### [Try it]
In the data below, the answer is the run of lines from the line containing "- 提供了命令行接口和XML格式的输出。可以与版本管理工具结合，进行持续集成。" through the line containing "发表于 2018-4-10 23:55", both included; print it exactly and nothing else.

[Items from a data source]

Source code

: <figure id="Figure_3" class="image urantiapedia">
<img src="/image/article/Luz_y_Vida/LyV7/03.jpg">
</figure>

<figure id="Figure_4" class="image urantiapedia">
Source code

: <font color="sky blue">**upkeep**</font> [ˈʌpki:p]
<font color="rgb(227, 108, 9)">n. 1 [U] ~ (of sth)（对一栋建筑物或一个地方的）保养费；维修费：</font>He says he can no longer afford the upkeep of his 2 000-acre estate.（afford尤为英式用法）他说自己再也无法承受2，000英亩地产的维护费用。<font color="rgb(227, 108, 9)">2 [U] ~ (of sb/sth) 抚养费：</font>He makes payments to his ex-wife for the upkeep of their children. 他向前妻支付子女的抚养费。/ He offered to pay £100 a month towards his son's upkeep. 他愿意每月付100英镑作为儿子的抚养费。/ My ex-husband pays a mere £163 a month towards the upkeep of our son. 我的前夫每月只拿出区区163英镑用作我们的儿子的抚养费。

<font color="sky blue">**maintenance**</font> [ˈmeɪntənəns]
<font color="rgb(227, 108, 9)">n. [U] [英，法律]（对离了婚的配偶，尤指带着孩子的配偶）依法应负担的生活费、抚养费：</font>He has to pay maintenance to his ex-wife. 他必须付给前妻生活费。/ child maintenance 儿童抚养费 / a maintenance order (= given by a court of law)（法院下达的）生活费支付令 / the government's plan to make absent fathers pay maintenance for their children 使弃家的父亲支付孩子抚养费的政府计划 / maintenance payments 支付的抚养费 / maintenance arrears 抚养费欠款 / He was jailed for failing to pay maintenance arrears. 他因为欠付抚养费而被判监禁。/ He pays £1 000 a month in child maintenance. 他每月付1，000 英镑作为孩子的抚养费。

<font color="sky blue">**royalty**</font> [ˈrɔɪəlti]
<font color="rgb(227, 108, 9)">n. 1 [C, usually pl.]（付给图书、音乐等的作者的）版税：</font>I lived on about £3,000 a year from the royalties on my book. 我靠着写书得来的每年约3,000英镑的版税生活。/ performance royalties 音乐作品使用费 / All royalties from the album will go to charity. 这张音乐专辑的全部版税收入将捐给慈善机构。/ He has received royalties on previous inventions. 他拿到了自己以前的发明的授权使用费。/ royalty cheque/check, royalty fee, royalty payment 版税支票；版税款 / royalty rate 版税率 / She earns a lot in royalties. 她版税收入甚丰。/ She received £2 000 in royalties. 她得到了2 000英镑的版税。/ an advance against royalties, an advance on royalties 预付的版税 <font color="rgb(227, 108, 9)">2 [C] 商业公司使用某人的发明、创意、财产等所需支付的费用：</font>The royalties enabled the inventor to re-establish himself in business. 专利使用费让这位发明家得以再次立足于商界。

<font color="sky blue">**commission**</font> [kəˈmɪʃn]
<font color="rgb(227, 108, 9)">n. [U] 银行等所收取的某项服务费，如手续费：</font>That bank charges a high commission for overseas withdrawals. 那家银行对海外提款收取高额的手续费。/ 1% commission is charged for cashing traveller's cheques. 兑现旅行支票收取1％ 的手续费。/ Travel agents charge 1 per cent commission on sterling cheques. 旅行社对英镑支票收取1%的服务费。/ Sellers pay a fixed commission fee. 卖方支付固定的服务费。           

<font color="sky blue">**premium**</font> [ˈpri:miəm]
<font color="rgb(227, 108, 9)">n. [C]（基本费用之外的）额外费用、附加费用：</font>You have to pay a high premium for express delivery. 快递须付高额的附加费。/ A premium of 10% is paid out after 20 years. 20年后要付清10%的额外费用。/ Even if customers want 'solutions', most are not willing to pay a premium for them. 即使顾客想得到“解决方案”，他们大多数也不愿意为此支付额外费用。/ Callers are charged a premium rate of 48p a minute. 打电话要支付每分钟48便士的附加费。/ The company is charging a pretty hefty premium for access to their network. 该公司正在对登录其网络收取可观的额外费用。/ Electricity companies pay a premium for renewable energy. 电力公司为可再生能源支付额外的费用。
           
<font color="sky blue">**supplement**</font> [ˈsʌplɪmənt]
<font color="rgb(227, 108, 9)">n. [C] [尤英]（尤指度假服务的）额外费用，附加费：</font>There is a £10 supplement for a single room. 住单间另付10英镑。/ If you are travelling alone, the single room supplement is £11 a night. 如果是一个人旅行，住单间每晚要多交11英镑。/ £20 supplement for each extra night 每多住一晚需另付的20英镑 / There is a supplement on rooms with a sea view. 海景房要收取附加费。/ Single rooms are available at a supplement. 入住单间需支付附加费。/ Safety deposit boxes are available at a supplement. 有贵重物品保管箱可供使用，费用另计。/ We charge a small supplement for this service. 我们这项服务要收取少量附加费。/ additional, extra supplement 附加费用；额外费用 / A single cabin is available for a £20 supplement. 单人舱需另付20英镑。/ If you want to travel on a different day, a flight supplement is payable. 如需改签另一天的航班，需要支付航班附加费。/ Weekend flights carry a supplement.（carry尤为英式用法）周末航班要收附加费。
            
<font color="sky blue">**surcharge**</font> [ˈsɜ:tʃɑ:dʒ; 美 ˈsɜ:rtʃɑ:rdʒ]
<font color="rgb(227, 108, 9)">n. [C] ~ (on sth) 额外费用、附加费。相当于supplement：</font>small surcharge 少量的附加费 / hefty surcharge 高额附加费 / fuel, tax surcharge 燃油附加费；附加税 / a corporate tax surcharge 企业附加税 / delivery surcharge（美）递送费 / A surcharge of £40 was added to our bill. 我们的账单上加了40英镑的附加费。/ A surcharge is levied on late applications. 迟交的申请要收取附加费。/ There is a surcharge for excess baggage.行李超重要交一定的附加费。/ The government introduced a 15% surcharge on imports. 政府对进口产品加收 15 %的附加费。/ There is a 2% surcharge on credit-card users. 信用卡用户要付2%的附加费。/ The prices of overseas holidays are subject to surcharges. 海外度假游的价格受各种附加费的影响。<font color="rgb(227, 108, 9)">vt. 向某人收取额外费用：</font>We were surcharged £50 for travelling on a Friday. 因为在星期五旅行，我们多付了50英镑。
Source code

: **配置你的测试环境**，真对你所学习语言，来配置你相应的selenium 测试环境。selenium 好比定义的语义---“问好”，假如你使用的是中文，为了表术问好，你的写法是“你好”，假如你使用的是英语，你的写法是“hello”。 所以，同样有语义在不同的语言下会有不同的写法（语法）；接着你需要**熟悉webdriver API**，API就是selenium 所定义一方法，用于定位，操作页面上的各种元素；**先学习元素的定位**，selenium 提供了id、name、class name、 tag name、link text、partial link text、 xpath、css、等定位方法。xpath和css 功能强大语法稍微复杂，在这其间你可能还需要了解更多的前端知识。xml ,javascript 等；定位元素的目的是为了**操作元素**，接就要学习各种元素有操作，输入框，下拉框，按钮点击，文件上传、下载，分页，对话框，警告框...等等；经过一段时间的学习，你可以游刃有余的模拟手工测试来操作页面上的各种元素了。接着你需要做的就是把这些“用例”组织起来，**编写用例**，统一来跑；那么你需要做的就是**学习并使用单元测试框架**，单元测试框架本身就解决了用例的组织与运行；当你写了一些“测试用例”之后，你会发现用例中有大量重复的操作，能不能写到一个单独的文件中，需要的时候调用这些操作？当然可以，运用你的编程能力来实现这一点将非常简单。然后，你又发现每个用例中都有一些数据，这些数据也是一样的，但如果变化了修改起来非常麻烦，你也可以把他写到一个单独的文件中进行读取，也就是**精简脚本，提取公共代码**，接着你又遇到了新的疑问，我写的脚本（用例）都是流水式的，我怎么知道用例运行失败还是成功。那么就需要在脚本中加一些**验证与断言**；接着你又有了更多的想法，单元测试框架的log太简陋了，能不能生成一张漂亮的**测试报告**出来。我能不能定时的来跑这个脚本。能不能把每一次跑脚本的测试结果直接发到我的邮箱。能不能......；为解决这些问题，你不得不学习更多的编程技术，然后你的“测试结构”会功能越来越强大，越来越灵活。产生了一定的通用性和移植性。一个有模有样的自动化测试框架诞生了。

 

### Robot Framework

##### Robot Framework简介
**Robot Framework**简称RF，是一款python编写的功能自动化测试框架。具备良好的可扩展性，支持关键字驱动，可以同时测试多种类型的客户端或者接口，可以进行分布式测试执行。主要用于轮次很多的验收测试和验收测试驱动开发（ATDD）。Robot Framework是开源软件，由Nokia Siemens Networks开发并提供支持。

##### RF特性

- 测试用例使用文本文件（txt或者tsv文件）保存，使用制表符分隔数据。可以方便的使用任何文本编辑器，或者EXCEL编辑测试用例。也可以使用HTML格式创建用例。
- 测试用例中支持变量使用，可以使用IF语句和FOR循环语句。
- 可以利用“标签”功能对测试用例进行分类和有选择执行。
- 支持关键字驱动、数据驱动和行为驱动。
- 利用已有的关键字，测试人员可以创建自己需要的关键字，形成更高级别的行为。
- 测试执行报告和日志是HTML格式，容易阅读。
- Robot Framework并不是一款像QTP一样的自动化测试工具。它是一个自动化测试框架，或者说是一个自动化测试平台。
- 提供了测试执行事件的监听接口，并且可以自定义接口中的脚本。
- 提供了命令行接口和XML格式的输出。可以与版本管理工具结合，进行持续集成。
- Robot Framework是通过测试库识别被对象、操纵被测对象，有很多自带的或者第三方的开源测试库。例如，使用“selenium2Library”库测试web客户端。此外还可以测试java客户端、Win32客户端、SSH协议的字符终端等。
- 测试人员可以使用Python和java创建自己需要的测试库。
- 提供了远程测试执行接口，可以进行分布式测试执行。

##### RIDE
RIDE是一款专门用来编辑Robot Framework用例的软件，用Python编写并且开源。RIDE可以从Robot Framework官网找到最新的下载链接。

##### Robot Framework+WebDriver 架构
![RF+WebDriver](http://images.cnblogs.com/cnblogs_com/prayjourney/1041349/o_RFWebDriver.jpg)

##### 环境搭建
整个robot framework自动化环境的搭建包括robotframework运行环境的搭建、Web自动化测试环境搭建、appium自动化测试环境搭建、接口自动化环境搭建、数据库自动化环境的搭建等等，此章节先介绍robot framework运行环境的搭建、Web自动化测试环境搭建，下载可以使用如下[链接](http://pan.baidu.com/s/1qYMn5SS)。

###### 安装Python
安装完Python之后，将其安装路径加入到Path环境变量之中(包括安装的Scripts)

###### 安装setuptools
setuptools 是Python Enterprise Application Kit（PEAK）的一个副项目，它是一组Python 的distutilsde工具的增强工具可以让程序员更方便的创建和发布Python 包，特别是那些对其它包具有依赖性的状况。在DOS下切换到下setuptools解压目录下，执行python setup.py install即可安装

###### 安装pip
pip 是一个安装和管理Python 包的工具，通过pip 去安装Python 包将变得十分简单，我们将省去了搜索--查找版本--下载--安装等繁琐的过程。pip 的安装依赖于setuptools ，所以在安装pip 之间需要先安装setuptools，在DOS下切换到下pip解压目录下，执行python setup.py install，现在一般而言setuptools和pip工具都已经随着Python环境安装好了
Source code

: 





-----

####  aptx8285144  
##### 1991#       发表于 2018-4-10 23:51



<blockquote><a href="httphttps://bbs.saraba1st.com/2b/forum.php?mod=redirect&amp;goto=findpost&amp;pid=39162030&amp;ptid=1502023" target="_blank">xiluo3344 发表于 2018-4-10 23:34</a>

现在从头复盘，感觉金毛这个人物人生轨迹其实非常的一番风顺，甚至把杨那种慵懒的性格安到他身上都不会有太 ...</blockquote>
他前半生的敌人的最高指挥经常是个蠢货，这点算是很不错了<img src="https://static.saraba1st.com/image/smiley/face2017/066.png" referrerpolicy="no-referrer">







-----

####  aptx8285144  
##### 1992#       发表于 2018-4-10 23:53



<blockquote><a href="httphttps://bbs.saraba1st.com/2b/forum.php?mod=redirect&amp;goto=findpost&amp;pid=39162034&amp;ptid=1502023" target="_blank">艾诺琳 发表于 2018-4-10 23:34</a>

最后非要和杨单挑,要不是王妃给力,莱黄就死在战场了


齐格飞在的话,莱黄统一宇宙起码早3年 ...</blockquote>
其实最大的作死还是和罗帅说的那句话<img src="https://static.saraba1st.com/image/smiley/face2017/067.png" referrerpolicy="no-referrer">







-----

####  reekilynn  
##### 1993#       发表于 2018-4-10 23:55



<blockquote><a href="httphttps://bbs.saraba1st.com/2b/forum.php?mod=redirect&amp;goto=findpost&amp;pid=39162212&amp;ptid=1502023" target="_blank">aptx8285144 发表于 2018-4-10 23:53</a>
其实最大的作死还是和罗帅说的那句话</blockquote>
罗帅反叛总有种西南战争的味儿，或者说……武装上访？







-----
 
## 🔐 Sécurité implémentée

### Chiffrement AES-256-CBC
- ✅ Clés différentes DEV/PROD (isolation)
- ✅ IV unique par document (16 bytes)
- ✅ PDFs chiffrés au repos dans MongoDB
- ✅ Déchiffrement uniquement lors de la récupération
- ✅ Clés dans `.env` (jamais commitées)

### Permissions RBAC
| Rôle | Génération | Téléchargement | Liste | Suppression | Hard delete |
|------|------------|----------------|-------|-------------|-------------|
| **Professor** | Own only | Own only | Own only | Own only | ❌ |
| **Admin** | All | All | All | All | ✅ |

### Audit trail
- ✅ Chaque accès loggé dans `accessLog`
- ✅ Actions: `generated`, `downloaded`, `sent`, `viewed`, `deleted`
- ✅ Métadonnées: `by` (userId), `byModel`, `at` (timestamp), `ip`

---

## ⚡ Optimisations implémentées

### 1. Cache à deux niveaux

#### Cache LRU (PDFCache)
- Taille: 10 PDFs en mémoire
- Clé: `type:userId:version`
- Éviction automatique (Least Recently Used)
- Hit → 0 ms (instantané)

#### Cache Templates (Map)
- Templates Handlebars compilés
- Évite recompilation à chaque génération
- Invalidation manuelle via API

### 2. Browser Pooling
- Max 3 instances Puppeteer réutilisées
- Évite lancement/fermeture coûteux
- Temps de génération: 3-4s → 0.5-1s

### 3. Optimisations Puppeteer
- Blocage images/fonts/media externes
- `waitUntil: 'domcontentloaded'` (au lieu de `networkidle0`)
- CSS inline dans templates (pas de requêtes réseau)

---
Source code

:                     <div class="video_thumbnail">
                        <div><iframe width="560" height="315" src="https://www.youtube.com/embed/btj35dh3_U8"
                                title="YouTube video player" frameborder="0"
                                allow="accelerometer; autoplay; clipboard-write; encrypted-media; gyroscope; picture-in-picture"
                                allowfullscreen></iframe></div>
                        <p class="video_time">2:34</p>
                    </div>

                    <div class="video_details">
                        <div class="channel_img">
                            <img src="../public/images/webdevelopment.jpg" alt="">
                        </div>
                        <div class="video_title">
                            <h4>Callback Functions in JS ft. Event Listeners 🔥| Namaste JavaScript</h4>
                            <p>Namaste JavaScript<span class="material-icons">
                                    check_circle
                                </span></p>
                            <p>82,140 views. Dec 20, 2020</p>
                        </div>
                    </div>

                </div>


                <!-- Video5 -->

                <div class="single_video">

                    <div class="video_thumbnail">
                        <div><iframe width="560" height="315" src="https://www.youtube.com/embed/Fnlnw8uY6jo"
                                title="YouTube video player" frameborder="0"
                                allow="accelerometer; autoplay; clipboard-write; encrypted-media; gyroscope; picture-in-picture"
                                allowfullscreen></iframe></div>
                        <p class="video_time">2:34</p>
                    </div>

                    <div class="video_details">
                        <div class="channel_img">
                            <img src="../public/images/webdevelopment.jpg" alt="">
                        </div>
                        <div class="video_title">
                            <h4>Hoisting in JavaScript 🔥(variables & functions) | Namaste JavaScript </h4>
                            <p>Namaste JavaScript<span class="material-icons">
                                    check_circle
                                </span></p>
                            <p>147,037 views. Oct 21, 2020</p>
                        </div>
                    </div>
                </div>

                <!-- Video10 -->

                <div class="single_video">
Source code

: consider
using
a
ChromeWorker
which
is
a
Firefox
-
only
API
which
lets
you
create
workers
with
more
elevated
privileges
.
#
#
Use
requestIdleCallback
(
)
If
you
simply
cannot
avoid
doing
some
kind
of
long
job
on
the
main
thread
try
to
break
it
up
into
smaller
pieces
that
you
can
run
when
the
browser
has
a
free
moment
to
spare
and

### [Answer to this problem]
- 提供了命令行接口和XML格式的输出。可以与版本管理工具结合，进行持续集成。
- Robot Framework是通过测试库识别被对象、操纵被测对象，有很多自带的或者第三方的开源测试库。例如，使用“selenium2Library”库测试web客户端。此外还可以测试java客户端、Win32客户端、SSH协议的字符终端等。
- 测试人员可以使用Python和java创建自己需要的测试库。
- 提供了远程测试执行接口，可以进行分布式测试执行。

##### RIDE
RIDE是一款专门用来编辑Robot Framework用例的软件，用Python编写并且开源。RIDE可以从Robot Framework官网找到最新的下载链接。

##### Robot Framework+WebDriver 架构
![RF+WebDriver](http://images.cnblogs.com/cnblogs_com/prayjourney/1041349/o_RFWebDriver.jpg)

##### 环境搭建
整个robot framework自动化环境的搭建包括robotframework运行环境的搭建、Web自动化测试环境搭建、appium自动化测试环境搭建、接口自动化环境搭建、数据库自动化环境的搭建等等，此章节先介绍robot framework运行环境的搭建、Web自动化测试环境搭建，下载可以使用如下[链接](http://pan.baidu.com/s/1qYMn5SS)。

###### 安装Python
安装完Python之后，将其安装路径加入到Path环境变量之中(包括安装的Scripts)

###### 安装setuptools
setuptools 是Python Enterprise Application Kit（PEAK）的一个副项目，它是一组Python 的distutilsde工具的增强工具可以让程序员更方便的创建和发布Python 包，特别是那些对其它包具有依赖性的状况。在DOS下切换到下setuptools解压目录下，执行python setup.py install即可安装

###### 安装pip
pip 是一个安装和管理Python 包的工具，通过pip 去安装Python 包将变得十分简单，我们将省去了搜索--查找版本--下载--安装等繁琐的过程。pip 的安装依赖于setuptools ，所以在安装pip 之间需要先安装setuptools，在DOS下切换到下pip解压目录下，执行python setup.py install，现在一般而言setuptools和pip工具都已经随着Python环境安装好了
Source code

: 





-----

####  aptx8285144  
##### 1991#       发表于 2018-4-10 23:51



<blockquote><a href="httphttps://bbs.saraba1st.com/2b/forum.php?mod=redirect&amp;goto=findpost&amp;pid=39162030&amp;ptid=1502023" target="_blank">xiluo3344 发表于 2018-4-10 23:34</a>

现在从头复盘，感觉金毛这个人物人生轨迹其实非常的一番风顺，甚至把杨那种慵懒的性格安到他身上都不会有太 ...</blockquote>
他前半生的敌人的最高指挥经常是个蠢货，这点算是很不错了<img src="https://static.saraba1st.com/image/smiley/face2017/066.png" referrerpolicy="no-referrer">







-----

####  aptx8285144  
##### 1992#       发表于 2018-4-10 23:53



<blockquote><a href="httphttps://bbs.saraba1st.com/2b/forum.php?mod=redirect&amp;goto=findpost&amp;pid=39162034&amp;ptid=1502023" target="_blank">艾诺琳 发表于 2018-4-10 23:34</a>

最后非要和杨单挑,要不是王妃给力,莱黄就死在战场了


齐格飞在的话,莱黄统一宇宙起码早3年 ...</blockquote>
其实最大的作死还是和罗帅说的那句话<img src="https://static.saraba1st.com/image/smiley/face2017/067.png" referrerpolicy="no-referrer">







-----

####  reekilynn  
##### 1993#       发表于 2018-4-10 23:55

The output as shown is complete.